-- Opening Marker --

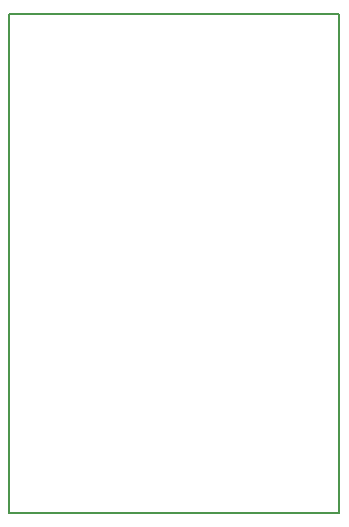
<source format=gbr>
%TF.GenerationSoftware,KiCad,Pcbnew,(6.0.8)*%
%TF.CreationDate,2022-10-15T17:18:15+02:00*%
%TF.ProjectId,Digital Delay,44696769-7461-46c2-9044-656c61792e6b,rev?*%
%TF.SameCoordinates,Original*%
%TF.FileFunction,Profile,NP*%
%FSLAX46Y46*%
G04 Gerber Fmt 4.6, Leading zero omitted, Abs format (unit mm)*
G04 Created by KiCad (PCBNEW (6.0.8)) date 2022-10-15 17:18:15*
%MOMM*%
%LPD*%
G01*
G04 APERTURE LIST*
%TA.AperFunction,Profile*%
%ADD10C,0.200000*%
%TD*%
G04 APERTURE END LIST*
D10*
X66167000Y-37465000D02*
X38227000Y-37465000D01*
X38227000Y-37465000D02*
X38227000Y-79756000D01*
X38227000Y-79756000D02*
X66167000Y-79756000D01*
X66167000Y-79756000D02*
X66167000Y-37465000D01*
M02*

</source>
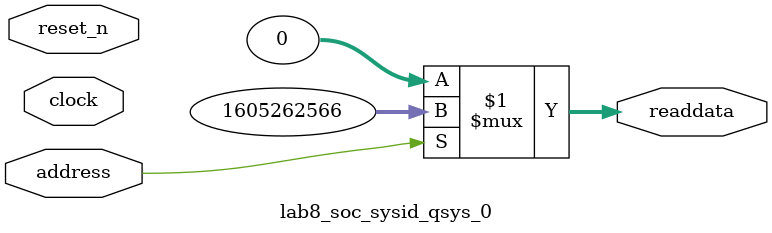
<source format=v>



// synthesis translate_off
`timescale 1ns / 1ps
// synthesis translate_on

// turn off superfluous verilog processor warnings 
// altera message_level Level1 
// altera message_off 10034 10035 10036 10037 10230 10240 10030 

module lab8_soc_sysid_qsys_0 (
               // inputs:
                address,
                clock,
                reset_n,

               // outputs:
                readdata
             )
;

  output  [ 31: 0] readdata;
  input            address;
  input            clock;
  input            reset_n;

  wire    [ 31: 0] readdata;
  //control_slave, which is an e_avalon_slave
  assign readdata = address ? 1605262566 : 0;

endmodule



</source>
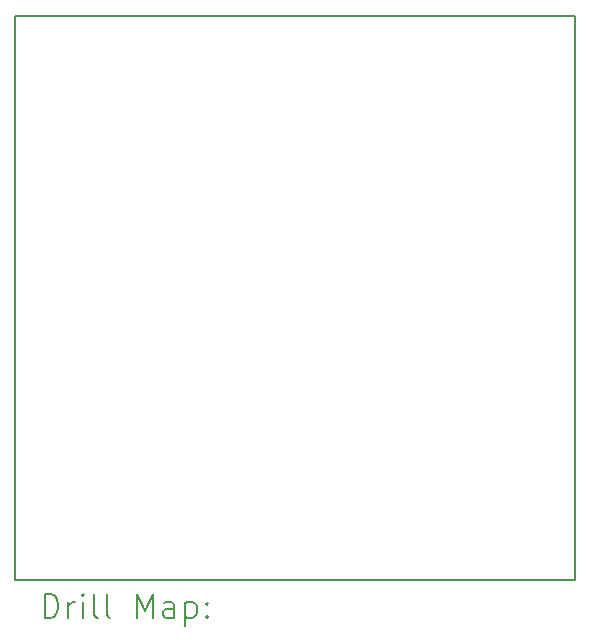
<source format=gbr>
%TF.GenerationSoftware,KiCad,Pcbnew,7.0.9*%
%TF.CreationDate,2023-12-12T21:37:11+00:00*%
%TF.ProjectId,watch_main,77617463-685f-46d6-9169-6e2e6b696361,rev?*%
%TF.SameCoordinates,Original*%
%TF.FileFunction,Drillmap*%
%TF.FilePolarity,Positive*%
%FSLAX45Y45*%
G04 Gerber Fmt 4.5, Leading zero omitted, Abs format (unit mm)*
G04 Created by KiCad (PCBNEW 7.0.9) date 2023-12-12 21:37:11*
%MOMM*%
%LPD*%
G01*
G04 APERTURE LIST*
%ADD10C,0.200000*%
G04 APERTURE END LIST*
D10*
X14520000Y-6210000D02*
X19260000Y-6210000D01*
X19260000Y-10980000D01*
X14520000Y-10980000D01*
X14520000Y-6210000D01*
X14770777Y-11301484D02*
X14770777Y-11101484D01*
X14770777Y-11101484D02*
X14818396Y-11101484D01*
X14818396Y-11101484D02*
X14846967Y-11111008D01*
X14846967Y-11111008D02*
X14866015Y-11130055D01*
X14866015Y-11130055D02*
X14875539Y-11149103D01*
X14875539Y-11149103D02*
X14885062Y-11187198D01*
X14885062Y-11187198D02*
X14885062Y-11215769D01*
X14885062Y-11215769D02*
X14875539Y-11253865D01*
X14875539Y-11253865D02*
X14866015Y-11272912D01*
X14866015Y-11272912D02*
X14846967Y-11291960D01*
X14846967Y-11291960D02*
X14818396Y-11301484D01*
X14818396Y-11301484D02*
X14770777Y-11301484D01*
X14970777Y-11301484D02*
X14970777Y-11168150D01*
X14970777Y-11206246D02*
X14980301Y-11187198D01*
X14980301Y-11187198D02*
X14989824Y-11177674D01*
X14989824Y-11177674D02*
X15008872Y-11168150D01*
X15008872Y-11168150D02*
X15027920Y-11168150D01*
X15094586Y-11301484D02*
X15094586Y-11168150D01*
X15094586Y-11101484D02*
X15085062Y-11111008D01*
X15085062Y-11111008D02*
X15094586Y-11120531D01*
X15094586Y-11120531D02*
X15104110Y-11111008D01*
X15104110Y-11111008D02*
X15094586Y-11101484D01*
X15094586Y-11101484D02*
X15094586Y-11120531D01*
X15218396Y-11301484D02*
X15199348Y-11291960D01*
X15199348Y-11291960D02*
X15189824Y-11272912D01*
X15189824Y-11272912D02*
X15189824Y-11101484D01*
X15323158Y-11301484D02*
X15304110Y-11291960D01*
X15304110Y-11291960D02*
X15294586Y-11272912D01*
X15294586Y-11272912D02*
X15294586Y-11101484D01*
X15551729Y-11301484D02*
X15551729Y-11101484D01*
X15551729Y-11101484D02*
X15618396Y-11244341D01*
X15618396Y-11244341D02*
X15685062Y-11101484D01*
X15685062Y-11101484D02*
X15685062Y-11301484D01*
X15866015Y-11301484D02*
X15866015Y-11196722D01*
X15866015Y-11196722D02*
X15856491Y-11177674D01*
X15856491Y-11177674D02*
X15837443Y-11168150D01*
X15837443Y-11168150D02*
X15799348Y-11168150D01*
X15799348Y-11168150D02*
X15780301Y-11177674D01*
X15866015Y-11291960D02*
X15846967Y-11301484D01*
X15846967Y-11301484D02*
X15799348Y-11301484D01*
X15799348Y-11301484D02*
X15780301Y-11291960D01*
X15780301Y-11291960D02*
X15770777Y-11272912D01*
X15770777Y-11272912D02*
X15770777Y-11253865D01*
X15770777Y-11253865D02*
X15780301Y-11234817D01*
X15780301Y-11234817D02*
X15799348Y-11225293D01*
X15799348Y-11225293D02*
X15846967Y-11225293D01*
X15846967Y-11225293D02*
X15866015Y-11215769D01*
X15961253Y-11168150D02*
X15961253Y-11368150D01*
X15961253Y-11177674D02*
X15980301Y-11168150D01*
X15980301Y-11168150D02*
X16018396Y-11168150D01*
X16018396Y-11168150D02*
X16037443Y-11177674D01*
X16037443Y-11177674D02*
X16046967Y-11187198D01*
X16046967Y-11187198D02*
X16056491Y-11206246D01*
X16056491Y-11206246D02*
X16056491Y-11263388D01*
X16056491Y-11263388D02*
X16046967Y-11282436D01*
X16046967Y-11282436D02*
X16037443Y-11291960D01*
X16037443Y-11291960D02*
X16018396Y-11301484D01*
X16018396Y-11301484D02*
X15980301Y-11301484D01*
X15980301Y-11301484D02*
X15961253Y-11291960D01*
X16142205Y-11282436D02*
X16151729Y-11291960D01*
X16151729Y-11291960D02*
X16142205Y-11301484D01*
X16142205Y-11301484D02*
X16132682Y-11291960D01*
X16132682Y-11291960D02*
X16142205Y-11282436D01*
X16142205Y-11282436D02*
X16142205Y-11301484D01*
X16142205Y-11177674D02*
X16151729Y-11187198D01*
X16151729Y-11187198D02*
X16142205Y-11196722D01*
X16142205Y-11196722D02*
X16132682Y-11187198D01*
X16132682Y-11187198D02*
X16142205Y-11177674D01*
X16142205Y-11177674D02*
X16142205Y-11196722D01*
M02*

</source>
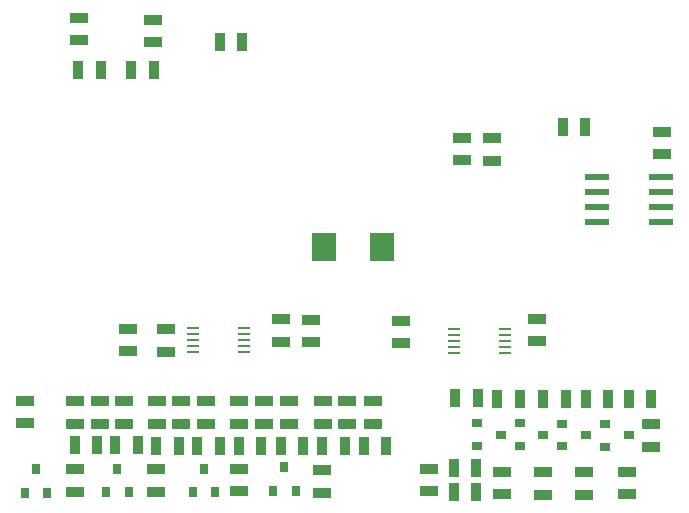
<source format=gbr>
G04 #@! TF.GenerationSoftware,KiCad,Pcbnew,5.99.0-unknown-c3175b4~86~ubuntu16.04.1*
G04 #@! TF.CreationDate,2019-12-02T17:53:18+01:00*
G04 #@! TF.ProjectId,IntAna,496e7441-6e61-42e6-9b69-6361645f7063,rev?*
G04 #@! TF.SameCoordinates,Original*
G04 #@! TF.FileFunction,Paste,Top*
G04 #@! TF.FilePolarity,Positive*
%FSLAX46Y46*%
G04 Gerber Fmt 4.6, Leading zero omitted, Abs format (unit mm)*
G04 Created by KiCad (PCBNEW 5.99.0-unknown-c3175b4~86~ubuntu16.04.1) date 2019-12-02 17:53:18*
%MOMM*%
%LPD*%
G04 APERTURE LIST*
%ADD10R,0.970000X1.500000*%
%ADD11R,2.060000X2.400000*%
%ADD12R,1.500000X0.970000*%
%ADD13R,2.000000X0.600000*%
%ADD14R,1.100000X0.250000*%
%ADD15R,0.900000X0.800000*%
%ADD16R,0.800000X0.900000*%
G04 APERTURE END LIST*
D10*
X138255000Y-80975000D03*
X136345000Y-80975000D03*
D11*
X145154000Y-98298000D03*
X150114000Y-98298000D03*
D12*
X156810000Y-89050000D03*
X156810000Y-90960000D03*
X159350000Y-89085000D03*
X159350000Y-90995000D03*
D13*
X173685000Y-92365000D03*
X173685000Y-93635000D03*
X173685000Y-94905000D03*
X173685000Y-96175000D03*
X168235000Y-96175000D03*
X168235000Y-94905000D03*
X168235000Y-93635000D03*
X168235000Y-92365000D03*
D14*
X160470000Y-105270000D03*
X160470000Y-105770000D03*
X160470000Y-106270000D03*
X160470000Y-106770000D03*
X160470000Y-107270000D03*
X156170000Y-107270000D03*
X156170000Y-106770000D03*
X156170000Y-106270000D03*
X156170000Y-105770000D03*
X156170000Y-105270000D03*
X138370000Y-105170000D03*
X138370000Y-105670000D03*
X138370000Y-106170000D03*
X138370000Y-106670000D03*
X138370000Y-107170000D03*
X134070000Y-107170000D03*
X134070000Y-106670000D03*
X134070000Y-106170000D03*
X134070000Y-105670000D03*
X134070000Y-105170000D03*
D12*
X154030000Y-118990000D03*
X154030000Y-117080000D03*
D10*
X165380000Y-88180000D03*
X167290000Y-88180000D03*
D12*
X130720000Y-80970000D03*
X130720000Y-79060000D03*
X124390000Y-80820000D03*
X124390000Y-78910000D03*
X144100000Y-104455000D03*
X144100000Y-106365000D03*
X141510000Y-106355000D03*
X141510000Y-104445000D03*
X119870000Y-113255000D03*
X119870000Y-111345000D03*
X124060000Y-119060000D03*
X124060000Y-117150000D03*
X130980000Y-119045000D03*
X130980000Y-117135000D03*
X137940000Y-119010000D03*
X137940000Y-117100000D03*
X144970000Y-119110000D03*
X144970000Y-117200000D03*
X128270000Y-113275000D03*
X128270000Y-111365000D03*
X135200000Y-113300000D03*
X135200000Y-111390000D03*
X142230000Y-113270000D03*
X142230000Y-111360000D03*
X149280000Y-113290000D03*
X149280000Y-111380000D03*
D10*
X156140000Y-119050000D03*
X158050000Y-119050000D03*
X161725000Y-111180000D03*
X159815000Y-111180000D03*
X169220000Y-111190000D03*
X167310000Y-111190000D03*
X172890000Y-111220000D03*
X170980000Y-111220000D03*
D12*
X124110000Y-113295000D03*
X124110000Y-111385000D03*
X130990000Y-113300000D03*
X130990000Y-111390000D03*
X138000000Y-113280000D03*
X138000000Y-111370000D03*
X145070000Y-113280000D03*
X145070000Y-111370000D03*
X160210000Y-119260000D03*
X160210000Y-117350000D03*
X163740000Y-119290000D03*
X163740000Y-117380000D03*
X167200000Y-119280000D03*
X167200000Y-117370000D03*
X170780000Y-119260000D03*
X170780000Y-117350000D03*
D10*
X125960000Y-115120000D03*
X124050000Y-115120000D03*
X132860000Y-115180000D03*
X130950000Y-115180000D03*
X139870000Y-115140000D03*
X137960000Y-115140000D03*
X146930000Y-115200000D03*
X145020000Y-115200000D03*
D12*
X128590000Y-107150000D03*
X128590000Y-105240000D03*
X151720000Y-106470000D03*
X151720000Y-104560000D03*
D10*
X128855000Y-83360000D03*
X130765000Y-83360000D03*
X126280000Y-83320000D03*
X124370000Y-83320000D03*
D15*
X160140000Y-114200000D03*
X158140000Y-115150000D03*
X158140000Y-113250000D03*
X163730000Y-114200000D03*
X161730000Y-115150000D03*
X161730000Y-113250000D03*
X167350000Y-114220000D03*
X165350000Y-115170000D03*
X165350000Y-113270000D03*
X170980000Y-114260000D03*
X168980000Y-115210000D03*
X168980000Y-113310000D03*
D16*
X120770000Y-117130000D03*
X121720000Y-119130000D03*
X119820000Y-119130000D03*
X127660000Y-117080000D03*
X128610000Y-119080000D03*
X126710000Y-119080000D03*
X134980000Y-117080000D03*
X135930000Y-119080000D03*
X134030000Y-119080000D03*
X141810000Y-116950000D03*
X142760000Y-118950000D03*
X140860000Y-118950000D03*
D12*
X173780000Y-88555000D03*
X173780000Y-90465000D03*
X163170000Y-104385000D03*
X163170000Y-106295000D03*
X131760000Y-107175000D03*
X131760000Y-105265000D03*
D10*
X127490000Y-115120000D03*
X129400000Y-115120000D03*
X134435000Y-115180000D03*
X136345000Y-115180000D03*
X141500000Y-115150000D03*
X143410000Y-115150000D03*
X148530000Y-115170000D03*
X150440000Y-115170000D03*
X156140000Y-117000000D03*
X158050000Y-117000000D03*
X156290000Y-111140000D03*
X158200000Y-111140000D03*
X163710000Y-111180000D03*
X165620000Y-111180000D03*
D12*
X172890000Y-113305000D03*
X172890000Y-115215000D03*
X126190000Y-113295000D03*
X126190000Y-111385000D03*
X133090000Y-113300000D03*
X133090000Y-111390000D03*
X140120000Y-113280000D03*
X140120000Y-111370000D03*
X147140000Y-113290000D03*
X147140000Y-111380000D03*
M02*

</source>
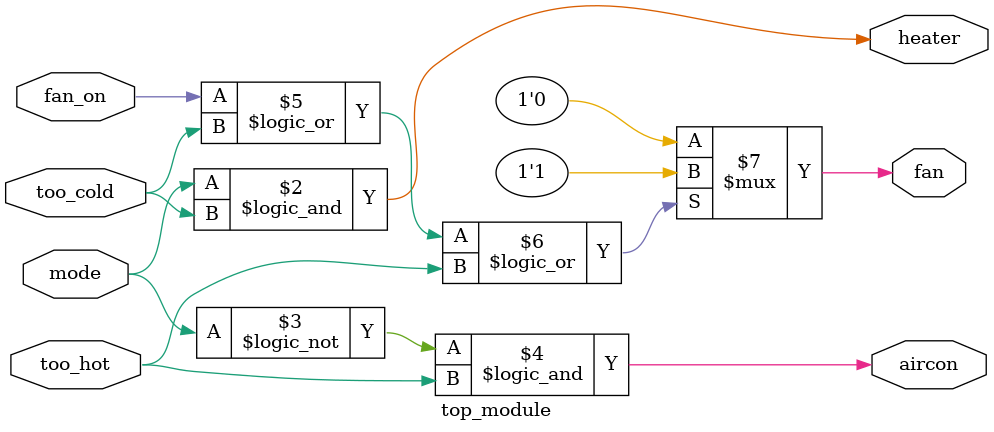
<source format=sv>
module top_module(
    input mode,
    input too_cold, 
    input too_hot,
    input fan_on,
    output reg heater,
    output reg aircon,
    output reg fan
);

always @(*) begin
    heater = (mode && too_cold);
    aircon = (!mode && too_hot);
    fan = (fan_on || too_cold || too_hot) ? 1'b1 : 1'b0;
end

endmodule

</source>
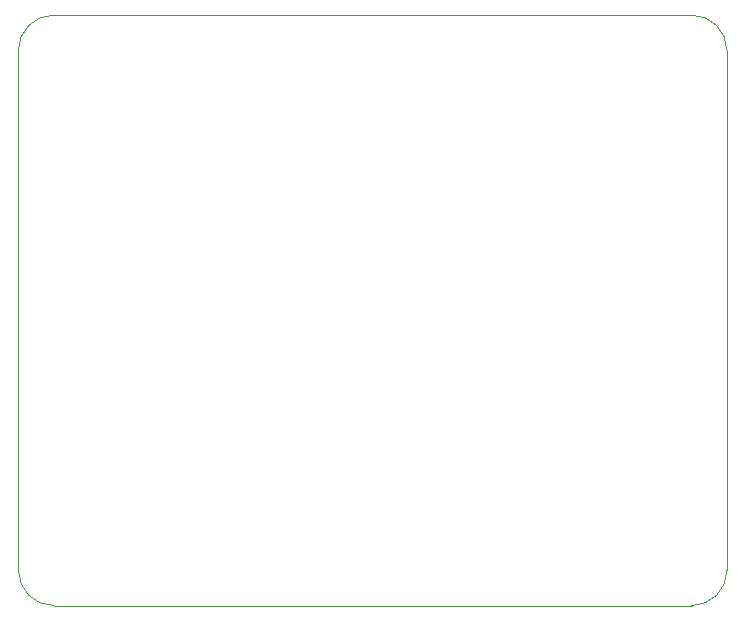
<source format=gm1>
G04 #@! TF.GenerationSoftware,KiCad,Pcbnew,(5.99.0-11444-g3c721c55de)*
G04 #@! TF.CreationDate,2021-10-03T12:01:58-03:00*
G04 #@! TF.ProjectId,d21lora,6432316c-6f72-4612-9e6b-696361645f70,rev?*
G04 #@! TF.SameCoordinates,Original*
G04 #@! TF.FileFunction,Profile,NP*
%FSLAX46Y46*%
G04 Gerber Fmt 4.6, Leading zero omitted, Abs format (unit mm)*
G04 Created by KiCad (PCBNEW (5.99.0-11444-g3c721c55de)) date 2021-10-03 12:01:58*
%MOMM*%
%LPD*%
G01*
G04 APERTURE LIST*
G04 #@! TA.AperFunction,Profile*
%ADD10C,0.100000*%
G04 #@! TD*
G04 APERTURE END LIST*
D10*
X57000000Y-50000000D02*
X3000000Y-50000000D01*
X60000000Y-3000000D02*
X60000000Y-47000000D01*
X3000000Y0D02*
X57000000Y0D01*
X0Y-47000000D02*
X0Y-3000000D01*
X0Y-47000000D02*
G75*
G03*
X3000000Y-50000000I3000000J0D01*
G01*
X57000000Y-50000000D02*
G75*
G03*
X60000000Y-47000000I0J3000000D01*
G01*
X60000000Y-3000000D02*
G75*
G03*
X57000000Y0I-3000000J0D01*
G01*
X3000000Y0D02*
G75*
G03*
X0Y-3000000I0J-3000000D01*
G01*
M02*

</source>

-- Closing Marker --

## EXERCISE DIRECTIONS
Repeat only the lines between the top of the entries above and the line containing "X38227000Y-79756000D02*", both ends included, without the pictures.

## SOLUTION
<source format=gbr>
%TF.GenerationSoftware,KiCad,Pcbnew,(6.0.8)*%
%TF.CreationDate,2022-10-15T17:18:15+02:00*%
%TF.ProjectId,Digital Delay,44696769-7461-46c2-9044-656c61792e6b,rev?*%
%TF.SameCoordinates,Original*%
%TF.FileFunction,Profile,NP*%
%FSLAX46Y46*%
G04 Gerber Fmt 4.6, Leading zero omitted, Abs format (unit mm)*
G04 Created by KiCad (PCBNEW (6.0.8)) date 2022-10-15 17:18:15*
%MOMM*%
%LPD*%
G01*
G04 APERTURE LIST*
%TA.AperFunction,Profile*%
%ADD10C,0.200000*%
%TD*%
G04 APERTURE END LIST*
D10*
X66167000Y-37465000D02*
X38227000Y-37465000D01*
X38227000Y-37465000D02*
X38227000Y-79756000D01*
X38227000Y-79756000D02*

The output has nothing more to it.